Bugs in the Space Program

The talk:

This is the keynote address I gave at the INCOSE International Symposium on Systems Engineering, in July 2005.

The slides for the talk.

Abstract:

Software has an important role to play in making modern systems more flexible, adaptable and autonomous. But we don't yet have a mature engineering discipline for software development. For the systems engineer, important questions are still unanswered: how risky is software in comparison with other parts of a system? Can software be treated as 'just another component'? Or does software demand special attention in systems engineering?

The emerging field of software forensics can shed some light on these questions. By investigating the circumstances surrounding software failures, we get a sense of the risks involved. In this talk, I will use a series of case studies from the space program to draw out some crucial lessons. The examples include the European Space Agency's original Ariane-5 launch vehicle, and several of NASA's Mars probes. Each of these case studies makes a fascinating story in its own right. In each case, the failure appears to be a normal accident: a relatively simple technical problem led to a systems failure because a whole series of systems engineering mistakes allowed it to. However, the failure profiles in these cases reveal some of the key distinguishing characteristics of software. These characteristics have important implications for systems engineering.

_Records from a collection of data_
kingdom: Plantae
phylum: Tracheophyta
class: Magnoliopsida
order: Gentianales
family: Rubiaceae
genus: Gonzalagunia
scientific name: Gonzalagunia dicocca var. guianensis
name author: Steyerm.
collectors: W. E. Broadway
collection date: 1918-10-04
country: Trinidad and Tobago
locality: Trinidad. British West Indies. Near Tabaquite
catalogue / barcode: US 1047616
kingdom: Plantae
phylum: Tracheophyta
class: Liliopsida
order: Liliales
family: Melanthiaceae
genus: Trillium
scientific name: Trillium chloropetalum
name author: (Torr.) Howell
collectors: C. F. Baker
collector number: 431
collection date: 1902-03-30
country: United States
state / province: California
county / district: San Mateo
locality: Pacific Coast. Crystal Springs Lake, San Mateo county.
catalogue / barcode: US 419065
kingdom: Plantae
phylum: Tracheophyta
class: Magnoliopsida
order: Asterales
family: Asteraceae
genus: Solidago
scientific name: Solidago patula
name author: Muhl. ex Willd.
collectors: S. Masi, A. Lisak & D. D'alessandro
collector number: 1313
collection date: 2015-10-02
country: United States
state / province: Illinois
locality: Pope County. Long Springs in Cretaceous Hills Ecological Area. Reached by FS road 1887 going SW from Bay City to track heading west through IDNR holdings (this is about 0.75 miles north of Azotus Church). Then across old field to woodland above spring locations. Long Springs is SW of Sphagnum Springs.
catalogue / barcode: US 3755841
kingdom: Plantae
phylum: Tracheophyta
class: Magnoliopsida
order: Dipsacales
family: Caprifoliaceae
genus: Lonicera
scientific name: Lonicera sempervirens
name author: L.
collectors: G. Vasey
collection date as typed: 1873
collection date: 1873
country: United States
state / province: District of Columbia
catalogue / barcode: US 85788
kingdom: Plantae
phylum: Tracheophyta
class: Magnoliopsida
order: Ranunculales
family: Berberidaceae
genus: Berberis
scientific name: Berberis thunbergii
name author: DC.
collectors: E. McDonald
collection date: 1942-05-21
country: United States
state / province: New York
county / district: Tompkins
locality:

_Required work_
1/ Decide whether each statement below agrees with the page about bugs in the space program, answering yes or no and quoting the deciding words from it exactly. (a) The keynote was delivered at the INCOSE International Symposium on Systems Engineering in July 2005. (b) The page claims software development already has a mature engineering discipline. (c) Several of NASA's Mars probes are among the case studies.
2/ Please transcribe the lines of the records from the line with "catalogue / barcode: US 3755841" up to and including the line with "collectors: E. McDonald".
The page about bugs in the space program and the records have no connection to each other.

_Outputs in order_
1/
(a) Yes: "This is the keynote address I gave at the INCOSE International Symposium on Systems Engineering, in July 2005."
(b) No: "But we don't yet have a mature engineering discipline for software development."
(c) Yes: "The examples include the European Space Agency's original Ariane-5 launch vehicle, and several of NASA's Mars probes."

2/
catalogue / barcode: US 3755841
kingdom: Plantae
phylum: Tracheophyta
class: Magnoliopsida
order: Dipsacales
family: Caprifoliaceae
genus: Lonicera
scientific name: Lonicera sempervirens
name author: L.
collectors: G. Vasey
collection date as typed: 1873
collection date: 1873
country: United States
state / province: District of Columbia
catalogue / barcode: US 85788
kingdom: Plantae
phylum: Tracheophyta
class: Magnoliopsida
order: Ranunculales
family: Berberidaceae
genus: Berberis
scientific name: Berberis thunbergii
name author: DC.
collectors: E. McDonald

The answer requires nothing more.